== TASK REQUIREMENTS ==
1. Answer these questions using the article on underwater 3D scanning:
(a) What color is the laser the scanner projects?
(b) What are the bright moving patterns made by sunlight shining through waves called?
(c) What does the camera mounted next to the laser do at each small rotation step?
2. Write the next part of the article on underwater 3D scanning, picking up after its final sentence.

== SOURCE PASSAGE ==
※ ※ ※

3D reconstruction of shallow sea structures using direct system calibration and faint laser line extraction

Bringing Hidden Underwater Worlds into View

Many of the most intriguing traces of our past now lie underwater—shipwrecks, drowned cities, and coastal ruins. To explore and preserve these sites digitally, researchers need accurate 3D maps of what lies on the seafloor. Yet in shallow water, bright sunlight, floating sand, and the water itself make precise measurements surprisingly hard. This paper presents a new way to scan and reconstruct detailed 3D models of underwater structures using a low-power blue laser, even in sunlit, noisy conditions where existing methods largely fail.

Why Scanning Shallow Seas Is So Difficult

Creating a digital 3D model of a scene usually means assembling millions of points in space—what scientists call a point cloud. On land, lasers and cameras do this reliably. Underwater, however, things get messy. Water bends and scatters light, washing scenes in blue-green haze and blurring edges. Sunlight shining through waves creates bright moving patterns called caustics that can drown out the thin line of a low-power laser. Microscopic particles add a veil of fog and flickering reflections. As a result, many current underwater systems only work at night, in very low light, or under carefully controlled conditions, which is not how real oceans behave.

A Rotating Blue Laser as a 3D Paintbrush

The authors built a compact, waterproof scanner that acts like a 3D paintbrush. It projects a thin vertical sheet of blue laser light that sweeps around as the arm of the device slowly rotates. Wherever this sheet touches a rock, wall, or artifact, it traces out a glowing curve. A camera mounted next to the laser captures images at each small rotation step. By combining all these views, the system can reconstruct a dense 3D point cloud of the surroundings, complete with approximate color, which can later be turned into a surface mesh for visualization or virtual reality.

※ ※ ※

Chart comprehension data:
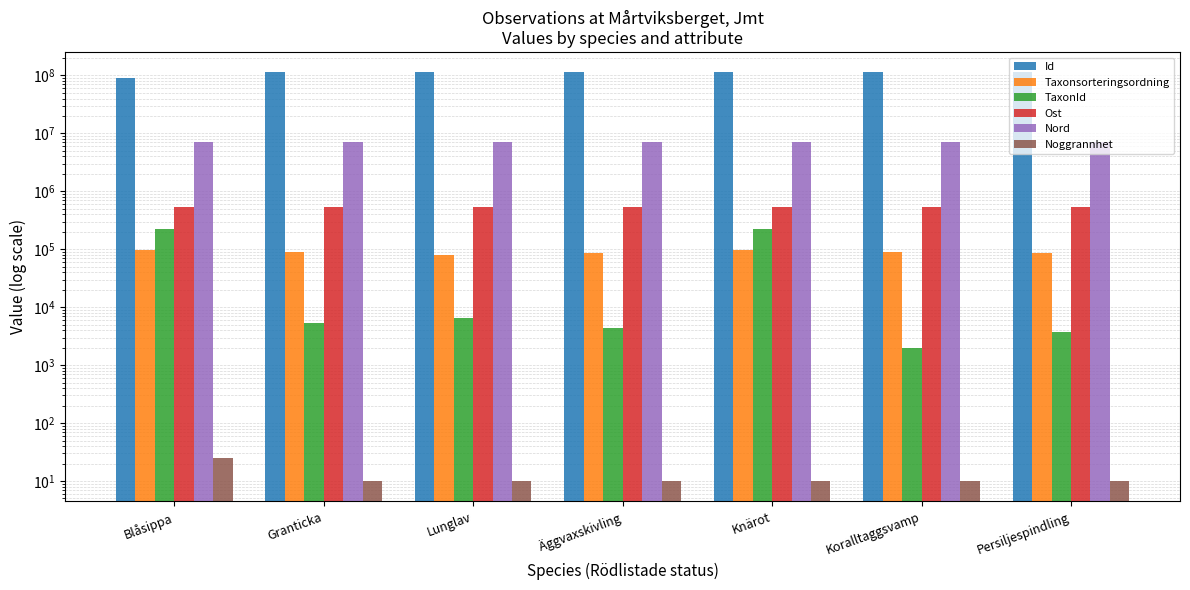

Reading right to left, transcribe all the data shown in this chart.

Id: Persiljespindling=113033426.0	Koralltaggsvamp=113034475.0	Knärot=113033473.0	Äggvaxskivling=113034452.0	Lunglav=113034447.0	Granticka=113033429.0	Blåsippa=91131824.0
Taxonsorteringsordning: Persiljespindling=85927.0	Koralltaggsvamp=90827.0	Knärot=97314.0	Äggvaxskivling=86862.0	Lunglav=79184.0	Granticka=90063.0	Blåsippa=98520.0
TaxonId: Persiljespindling=3739.0	Koralltaggsvamp=2014.0	Knärot=220787.0	Äggvaxskivling=4412.0	Lunglav=6458.0	Granticka=5432.0	Blåsippa=222498.0
Ost: Persiljespindling=529175.0	Koralltaggsvamp=529213.0	Knärot=529117.0	Äggvaxskivling=529194.0	Lunglav=529194.0	Granticka=529116.0	Blåsippa=529029.8
Nord: Persiljespindling=7028949.0	Koralltaggsvamp=7029361.0	Knärot=7029002.0	Äggvaxskivling=7029392.0	Lunglav=7029392.0	Granticka=7029045.0	Blåsippa=7028920.0
Noggrannhet: Persiljespindling=10.0	Koralltaggsvamp=10.0	Knärot=10.0	Äggvaxskivling=10.0	Lunglav=10.0	Granticka=10.0	Blåsippa=25.0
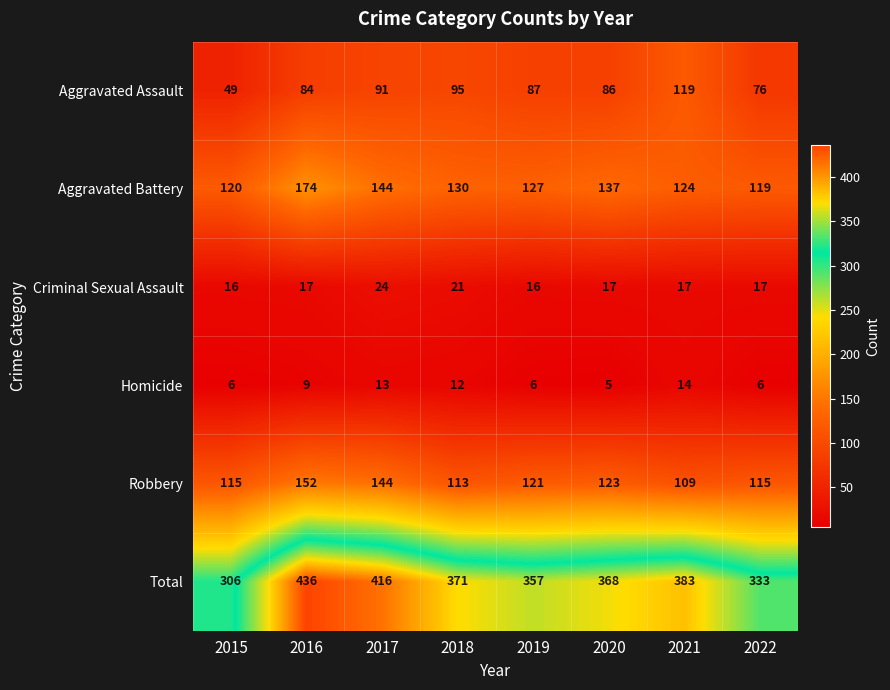

True or false: Total has a value of 249 at 2017.

False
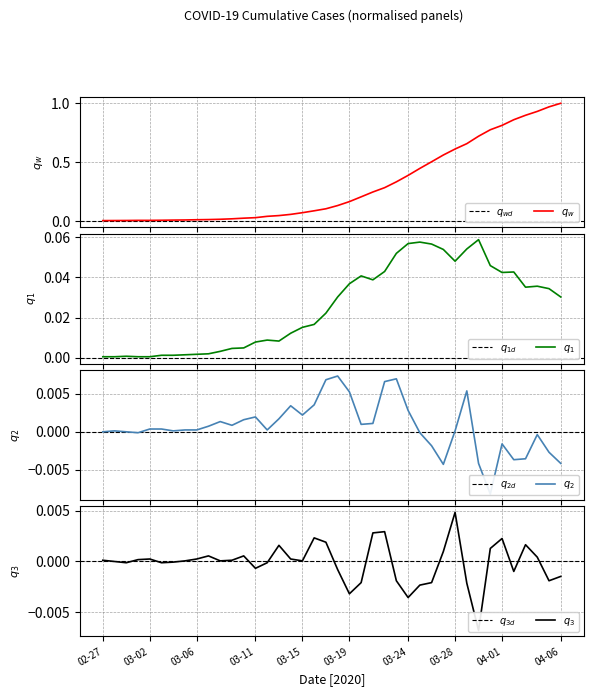

True or false: the data shows 0.5 at 2020-03-23.

False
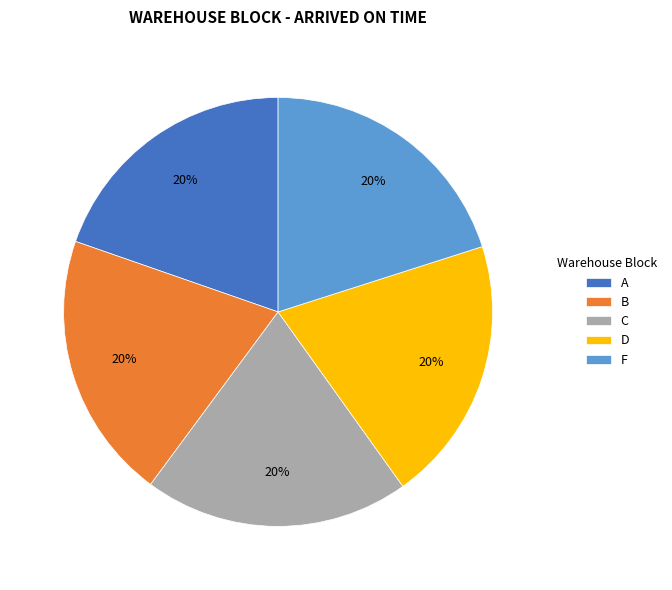

Does F account for over 50% of the chart?

No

※ ※ ※

== WRITTEN ANSWERS ==
1.
(a) Blue
(b) Caustics
(c) It captures images.

2.
Teaching the System Where Each Pixel Lives in Space

A central challenge in such systems is calibration: figuring out how each camera pixel lines up with real-world coordinates. Traditional approaches rely on detailed mathematical models of the camera and water, with dozens of parameters that must be tuned, making them fragile and error-prone. Here, the researchers take a data-centric route. They directly learn a mapping from image pixels to 3D positions by scanning a wall covered with a known grid. Only a few hundred carefully chosen sample points are needed. Once stored in a look-up table, this map lets the scanner convert any detected laser pixel into a 3D point without ever explicitly solving complicated camera equations.

Straightening and Amplifying a Faint Blue Trace

Because the calibration is done in air, underwater footage must first be “straightened” to undo the bending caused by refraction at the water surface. The team measures this warping using images of a grid that straddles air and water, then computes how each underwater pixel would shift if seen in air. After this dewarping, the real trick begins: finding a faint, often broken blue line in a noisy image. The method first computes a “blueness” value for every pixel, tuned so that light close to the laser’s blue hue stands out. It then looks at how much bluer each pixel is than its neighbors and uses a machine-learning classifier to form a rough black-and-white map of likely laser pixels.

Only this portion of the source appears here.